Will be going to HHI in early April. We used to always shop at the Bi Lo close to Coligny and i heard it is no longer there. What took its place and is it a nice supermarket??
Thanks to all who reply


----------



## riverdees05 (Mar 29, 2006)

It was still there the last week of February, 2006.


----------



## JACKC (Mar 30, 2006)

I don't think we saw where there was a BiLo near Coligny, but we did notice a Piggly Wiggly in back of the Coigny shopping complex.
Jack


----------



## MULTIZ321 (Mar 30, 2006)

*Bi Lo Supermarket + Hhi*

WR,

The BI LO Supermarket at 70 Pope Ave is still there and open for business with no intention of closing any time soon.  Their phone number is (843) 842-8691.  I just spoke with the store manager who confirmed they are open for business.

Jack, the Piggly Wiggly Supermarket is on the opposite side of Pope Ave from Bi Lo in Coligny Plaza.  

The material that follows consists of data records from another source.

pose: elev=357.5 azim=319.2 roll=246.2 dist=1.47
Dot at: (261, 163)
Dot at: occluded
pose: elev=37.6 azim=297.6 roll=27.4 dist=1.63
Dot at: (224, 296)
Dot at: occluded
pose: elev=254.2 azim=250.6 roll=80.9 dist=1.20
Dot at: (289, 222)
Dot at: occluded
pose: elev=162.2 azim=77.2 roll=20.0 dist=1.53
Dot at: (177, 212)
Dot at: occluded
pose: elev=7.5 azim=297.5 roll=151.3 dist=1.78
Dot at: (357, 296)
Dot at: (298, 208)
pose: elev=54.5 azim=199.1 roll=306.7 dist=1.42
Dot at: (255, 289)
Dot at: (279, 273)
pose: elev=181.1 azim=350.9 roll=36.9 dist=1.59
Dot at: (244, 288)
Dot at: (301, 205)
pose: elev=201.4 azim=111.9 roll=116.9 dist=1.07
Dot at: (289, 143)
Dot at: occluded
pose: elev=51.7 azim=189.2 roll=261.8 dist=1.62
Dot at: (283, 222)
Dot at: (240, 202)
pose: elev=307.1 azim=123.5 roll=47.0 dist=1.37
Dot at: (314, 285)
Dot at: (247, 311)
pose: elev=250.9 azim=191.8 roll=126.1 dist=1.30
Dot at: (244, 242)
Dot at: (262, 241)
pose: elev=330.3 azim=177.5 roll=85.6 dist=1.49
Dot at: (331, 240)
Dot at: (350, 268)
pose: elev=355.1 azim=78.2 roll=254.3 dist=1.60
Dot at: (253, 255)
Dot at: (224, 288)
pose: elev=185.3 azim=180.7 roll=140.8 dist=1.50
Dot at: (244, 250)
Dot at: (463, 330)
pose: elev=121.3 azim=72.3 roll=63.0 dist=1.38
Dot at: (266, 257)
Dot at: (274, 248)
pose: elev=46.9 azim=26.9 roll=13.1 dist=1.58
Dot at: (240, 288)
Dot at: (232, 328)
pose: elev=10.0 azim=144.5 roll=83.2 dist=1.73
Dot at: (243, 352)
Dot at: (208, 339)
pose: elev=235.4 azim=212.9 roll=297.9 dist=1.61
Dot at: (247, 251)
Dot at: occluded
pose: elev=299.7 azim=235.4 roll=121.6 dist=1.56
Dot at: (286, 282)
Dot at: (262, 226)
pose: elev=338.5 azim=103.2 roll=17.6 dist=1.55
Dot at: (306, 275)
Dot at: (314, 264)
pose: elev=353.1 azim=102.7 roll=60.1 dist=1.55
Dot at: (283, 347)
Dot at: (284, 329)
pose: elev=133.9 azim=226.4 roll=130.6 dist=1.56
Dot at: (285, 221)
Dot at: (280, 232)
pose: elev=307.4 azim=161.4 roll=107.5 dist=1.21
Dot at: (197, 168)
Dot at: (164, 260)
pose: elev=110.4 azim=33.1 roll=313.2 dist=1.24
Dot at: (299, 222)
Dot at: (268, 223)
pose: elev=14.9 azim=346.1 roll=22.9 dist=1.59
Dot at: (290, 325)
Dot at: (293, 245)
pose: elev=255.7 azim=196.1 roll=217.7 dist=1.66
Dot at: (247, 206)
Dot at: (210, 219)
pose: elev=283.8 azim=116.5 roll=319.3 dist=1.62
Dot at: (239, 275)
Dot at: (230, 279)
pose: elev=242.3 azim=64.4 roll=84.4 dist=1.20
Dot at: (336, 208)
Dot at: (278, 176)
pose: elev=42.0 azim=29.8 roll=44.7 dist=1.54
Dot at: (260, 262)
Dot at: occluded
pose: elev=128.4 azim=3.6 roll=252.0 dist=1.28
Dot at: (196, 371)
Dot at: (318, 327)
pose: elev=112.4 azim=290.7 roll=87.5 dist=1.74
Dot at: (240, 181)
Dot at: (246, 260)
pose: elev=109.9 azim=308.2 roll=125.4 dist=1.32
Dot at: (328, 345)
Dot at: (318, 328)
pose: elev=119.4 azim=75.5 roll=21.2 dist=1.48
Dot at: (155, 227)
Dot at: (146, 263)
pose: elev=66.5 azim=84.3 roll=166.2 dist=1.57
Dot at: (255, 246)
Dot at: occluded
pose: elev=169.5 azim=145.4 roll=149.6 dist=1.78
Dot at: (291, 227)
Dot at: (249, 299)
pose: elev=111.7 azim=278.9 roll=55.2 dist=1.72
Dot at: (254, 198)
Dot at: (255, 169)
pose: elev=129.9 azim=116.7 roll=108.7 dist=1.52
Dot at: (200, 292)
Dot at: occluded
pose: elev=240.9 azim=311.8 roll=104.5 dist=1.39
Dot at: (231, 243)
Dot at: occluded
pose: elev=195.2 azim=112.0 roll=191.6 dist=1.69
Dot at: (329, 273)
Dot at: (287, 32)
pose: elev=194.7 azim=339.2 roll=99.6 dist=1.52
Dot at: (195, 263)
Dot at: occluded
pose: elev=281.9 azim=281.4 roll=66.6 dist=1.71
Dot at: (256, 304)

You can't see either Supermarket from Pope Ave - they are set back off Pope Ave within their respective shopping Plaza's.


Richard


----------



## vkhome (Mar 30, 2006)

The Publix on Palmetto Bay Road (off Sea Pines Circle) is a much better store than Bi Lo.  It's only 5 minutes from BiLo.


----------



## Janette (Mar 30, 2006)

There is also a good Harris Teeter off of Pope nearer to 278. Kroger is on 278 before you get to the island. There is another Bi Lo and Harris Teeter on the north end of the island as well as a Sams.


----------